Sunday, December 1, 2013


It took centuries for slave-owning societies to change to feudalism, likewise so long from feudalism to early capitalism. Is it too much to expect that within modern imperialism any local society could operate totally independently of capitalist arrangements ? A rapid transition from one major type of local economy to another seems unlikely, as was seen from shortly after 1917 in Russia. But then there is also the question as to whether one or more capitalist states could, to some extent, operate in an anti-imperialist way in so far as they oppose the dominant major imperialist state of the USA. Obviously the so-called 'market economy' of modern China (whether or not totally capitalist by now) comes to mind, with a post-Mao leadership 'standing up to' the USA in some ways. Let's remember how Cuba has trained thousands of workers in medical skills and provided their help to other countries, however some might regard the less-than-total revolutionary changes there. An all-or-nothing wish for full communism at once seems illusory in 2013.

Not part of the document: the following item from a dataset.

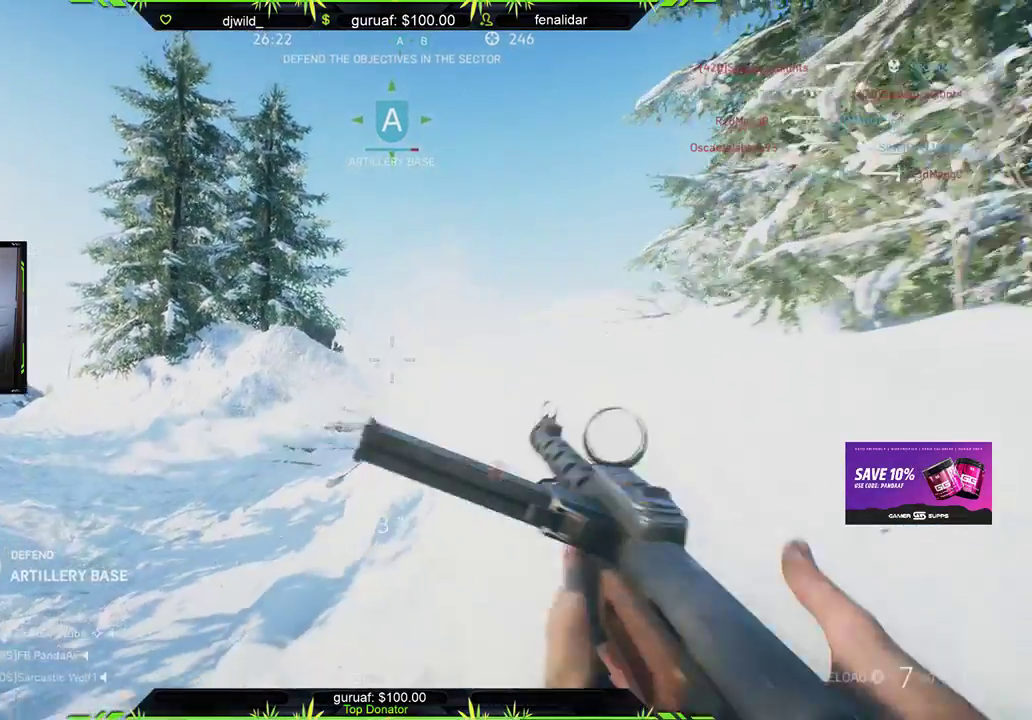
{"buttons": [], "left_stick": "center", "right_stick": "center", "events": [[83, "B", "up"], [367, "left_stick", "center"]]}
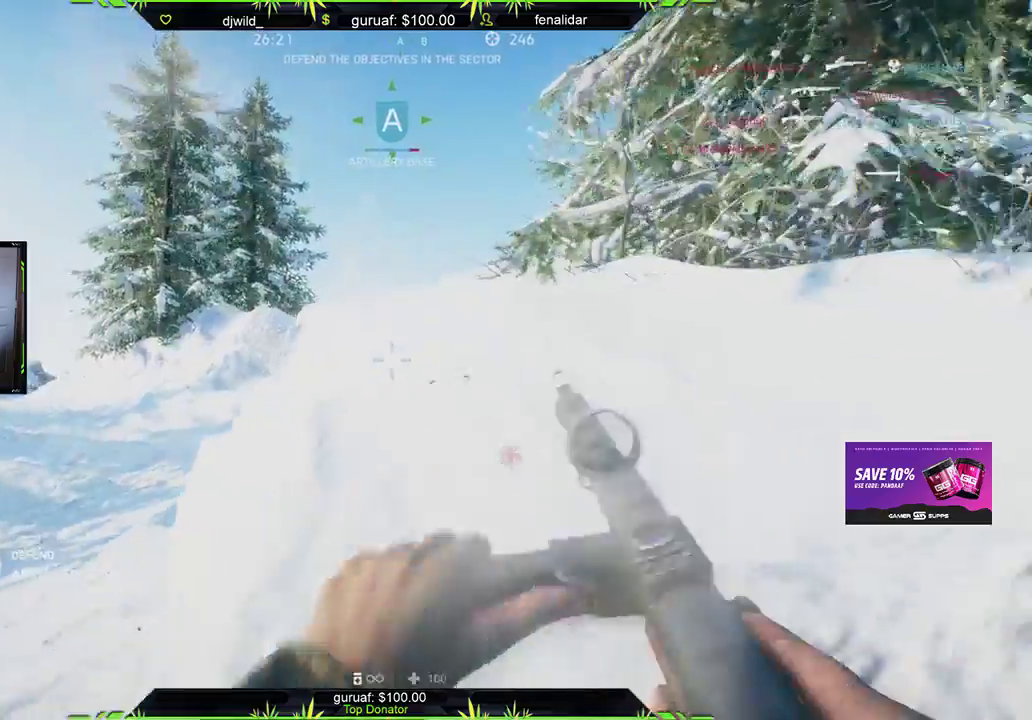
{"buttons": ["A"], "left_stick": "up", "right_stick": "center", "events": [[33, "right_stick", "down-left"], [83, "left_stick", "down-right"], [133, "right_stick", "left"], [233, "left_stick", "center"], [283, "right_stick", "center"], [317, "left_stick", "up"], [400, "A", "down"]]}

Its not about our. all or nothing wish for full communism. I is about those who claim today that Cuba is "socialist". If you like police states and can ignore that money regulates expoitation or that nationalism is the real ideology of the regime then you still have the poblem of why there is a ruling elite driving around in modern cars whilst the rest of the population are seeing their living standards frozen. The fact that it has specialised in medical training does not make it less capitalist. You are simply making a kind of special pleading.

T34 is right in saying that the wish for full communism at once is illusory. This is because first we need a successful proletarian revolution, which will dispose of the bourgeoisie's dictatorship and replace it with our own. This dictatorship will have to be international in order to succeed. Having established itself this dictatorship of Workers'Councils (the Communist Party does not substitute itself for the workers' dictatorship but has a significant advisory role) will set about beginning to build communism all over the planet. This'll take time.

You can't have communism in one country, or even on one small island? Added to which it would be extremely naive to fall for the idea that there was anything truly working class and communist about the self-seeking bourgeois antics of the Castro brothers and their mates.

And brave China, under Mao, standing up the USA is merely yet another example of the endless and dangerous competitive nationalism which capital continually reproduces everywhere.

How many such workers' councils are known to exist by the start of 2014 ? Where are they ?

Hi T34. Where are Workers'Councils at the start of 2014, you ask. As far as I know there aren't any. But this isn't surprising because - as far as I know, and correct me if I'm wrong - workers' councils are usually the product of revolutionary situations, and we don't have any of those just now.

Thanks, Charlie. However, plenty of places are on the boil or at least heating up. Whether any of those are on the threshold of a 'revolutionary situation' should be assessed and seen, especially as regards various sorts of possible leadership, which, presumably, will lead to positive or negative results by and for workers.